___ Texte présenté ___
Editeur : Yves Michel
Nombre
de pages : 230
Résumé : Au milieu du XXIe siècle, deux jumeaux plus
rivaux que complices explorent ensemble le passé de leur mère, dans l’espoir de
découvrir qui est ce père inconnu qu’elle a rayé de son existence quarante ans
auparavant. Leurs recherches tournent à une véritable enquête. Chacun à sa
manière, tous les membres de cette famille très étrange sont des « cas d’école »,
reliés par une caractéristique commune : ils ont été profondément marqués par
leur éducation et leur parcours scolaire.
___
* **Objectif**:
D'après le résumé du livre, que cherchent à découvrir les deux jumeaux en explorant le passé de leur mère ?
___ Bloc de données ___
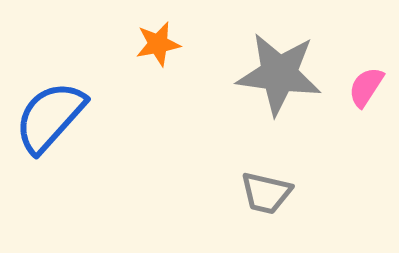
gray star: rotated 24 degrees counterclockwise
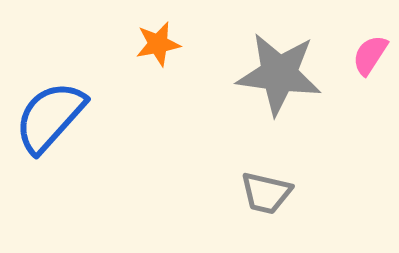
___
* **Réponse attendue**:
Ils cherchent à découvrir qui est leur père inconnu, que leur mère a rayé de son existence quarante ans auparavant.